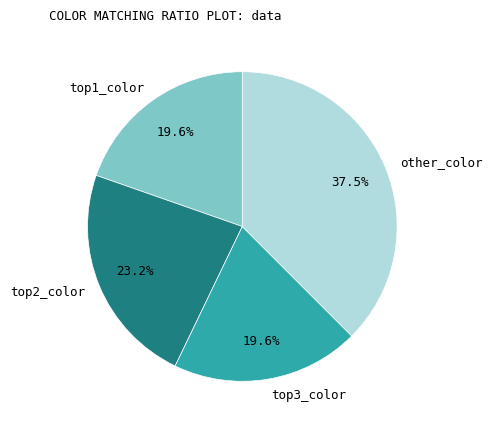

Which slice is the largest?

other_color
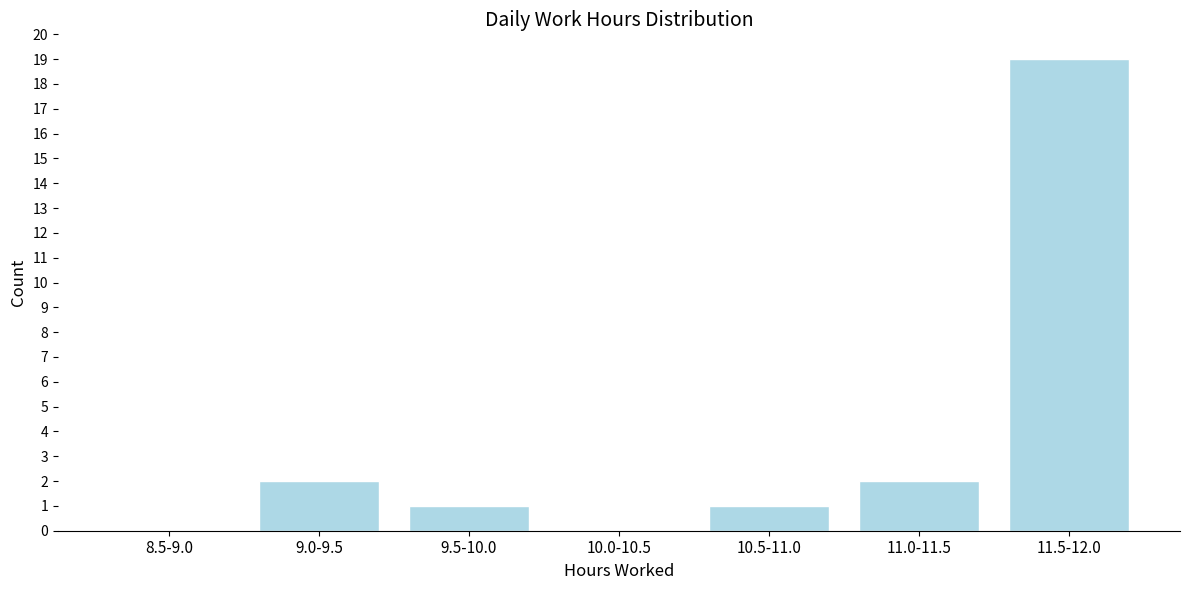

Reading right to left, what are all the values shown in this chart?

11.5-12.0=19	11.0-11.5=2	10.5-11.0=1	10.0-10.5=0	9.5-10.0=1	9.0-9.5=2	8.5-9.0=0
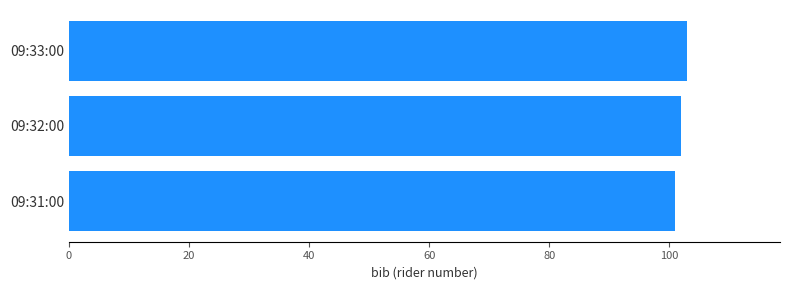

How many distinct data groups are displayed?

1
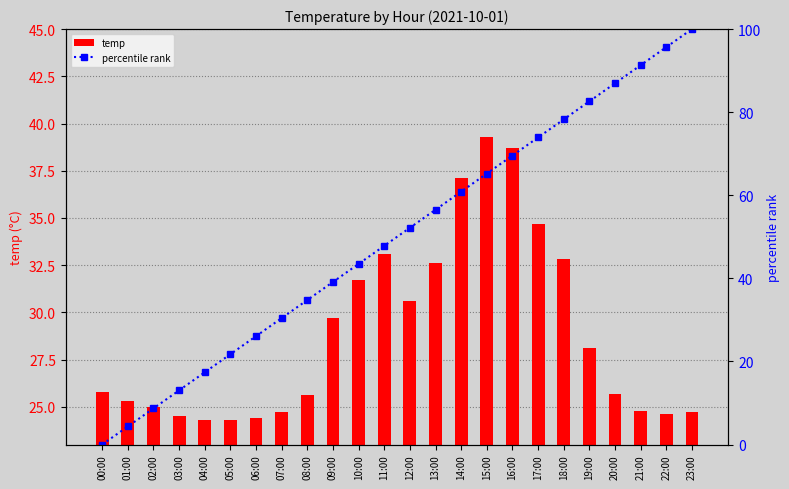

List the labels in order of temp value, largest first.

15:00, 16:00, 14:00, 17:00, 11:00, 18:00, 13:00, 10:00, 12:00, 09:00, 19:00, 00:00, 20:00, 08:00, 01:00, 02:00, 21:00, 07:00, 23:00, 22:00, 03:00, 06:00, 04:00, 05:00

******

[TASK STATEMENT] Go through all of the entries and swap "largest" for "biggest" wherever it occurs, leaving every other word as it is. Reproduce the entries with that change, omitting the pictures.

[ANSWER]
Which slice is the biggest?

other_color

Reading right to left, what are all the values shown in this chart?

11.5-12.0=19	11.0-11.5=2	10.5-11.0=1	10.0-10.5=0	9.5-10.0=1	9.0-9.5=2	8.5-9.0=0

How many distinct data groups are displayed?

1

List the labels in order of temp value, biggest first.

15:00, 16:00, 14:00, 17:00, 11:00, 18:00, 13:00, 10:00, 12:00, 09:00, 19:00, 00:00, 20:00, 08:00, 01:00, 02:00, 21:00, 07:00, 23:00, 22:00, 03:00, 06:00, 04:00, 05:00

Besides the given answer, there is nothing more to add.